老丈看上去很是生气:“小老儿又不是来找他要车钱的,纯属路过又遇,好心来打声招呼,怎的,坐过小老儿的车,是什么见不得人的事吗?小老儿是个利索人,车一向都是干净的!”
“敢问这位老丈,如何称呼?”李闻溪问道。
“小老儿不才,姓邱,在家行三,大家都叫喊我邱老三。”
“邱老丈,你确定,十天前坐过你车的,就是这位陈公子?”
邱老三认出了后来出来的几个人,身上穿的都是官服,他有些不安,是不是自己说了什么不该说的话,此时李闻溪再问时,他便有些踌躇,不知该说什么。
他偷脸看向黑着脸的陈铁军,想要随便应付两句赶紧走,以免惹祸上身。
“老丈莫怕,你实话实说便是。”
邱老三本身就是个较真的性子,他一向自认为记性不错,他拉过的客人,第二次再见,他都会有些印象,便心一横点点头:“不错,那日约莫辰末,小老儿在大车店里等着活计,陈公子只身前来,说想租个车去趟清河,当天去当天回。”

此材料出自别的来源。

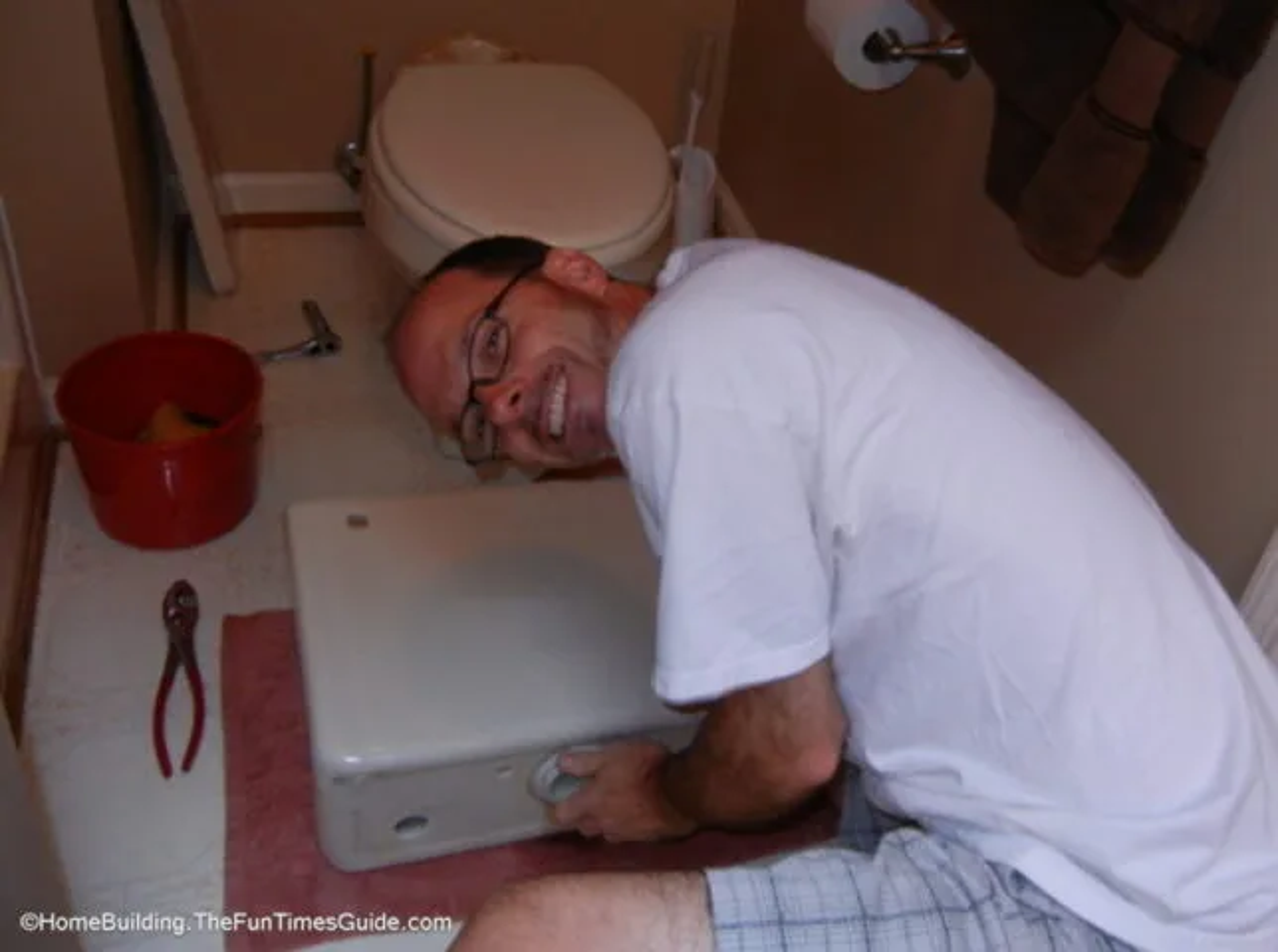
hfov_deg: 60.1
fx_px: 1105
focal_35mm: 30
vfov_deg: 46.6
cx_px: 639
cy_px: 476
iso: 200
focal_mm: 5.4
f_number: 3.5
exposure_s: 1/30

“清河不远,但当天来回时间还是挺紧的,小老儿与他讲明,务要按时回来才行,不然淮安宵禁,咱们可要露宿城外。”
“去的一路上还算顺利,小老儿是个话多的,便主动与陈公子聊天,他也有问有答,语气十分随和,直到到了清河,他付了车资,突然交代让我自行回淮安,他暂时不走了。”
“往返的车资他已经付了,还不用小老儿等人,小老儿自然求之不得,当时便谢过陈公子,运气好,又在清河接了单生意,回了淮安,嘿嘿,一趟车多挣了五钱银。”

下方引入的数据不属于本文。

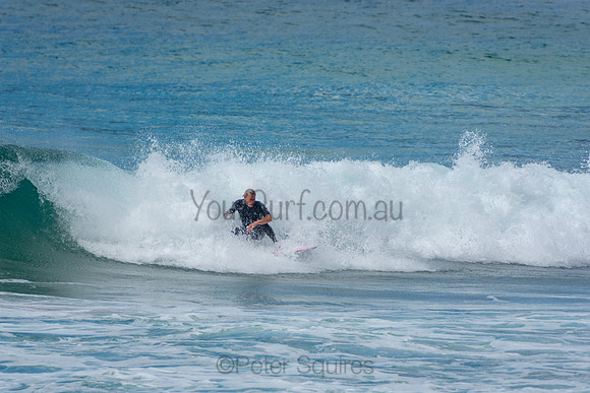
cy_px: 196
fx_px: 9835
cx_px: 295
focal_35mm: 600
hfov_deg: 3.4
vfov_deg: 2.3
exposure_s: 1/1250
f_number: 5.6
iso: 160
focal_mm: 400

也正因此,邱老三才会对陈公子印象深刻,再次遇见,才会主动上来打招呼。
“邱老丈今日缘何会出现在此处啊?”既然是淮安的车夫,怎么会这么巧跑到清河的案发现场附近?
“小老儿是接了顾客的委托,给不远处的一户送些物品,路过时瞧见了陈公子,便想上前来打个招呼。”
李闻溪微微颔首,目光在陈铁军身上停留片刻,又转向邱老三:“邱老丈,你方才所说,可都属实?”

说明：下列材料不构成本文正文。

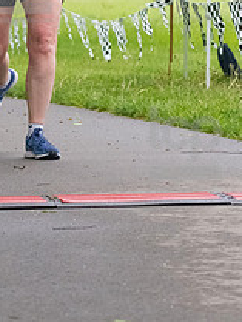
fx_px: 2654
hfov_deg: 5.2
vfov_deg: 6.9
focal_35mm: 285
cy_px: -18
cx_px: 16
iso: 6400
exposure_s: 1/1250
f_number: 5.6
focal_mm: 92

邱老三连忙点头:“小老儿说的句句属实,若有半句假话,天打雷劈!”
林泳思看着陈铁军,眼神中满是探究:“陈公子,邱老丈所言,你可有什么要说的?”
陈铁军咬咬牙,硬着头皮道:“即便我十日前来过清河,又能说明什么?难不成仅凭这车夫的一面之词,就要认定我是凶手不成?”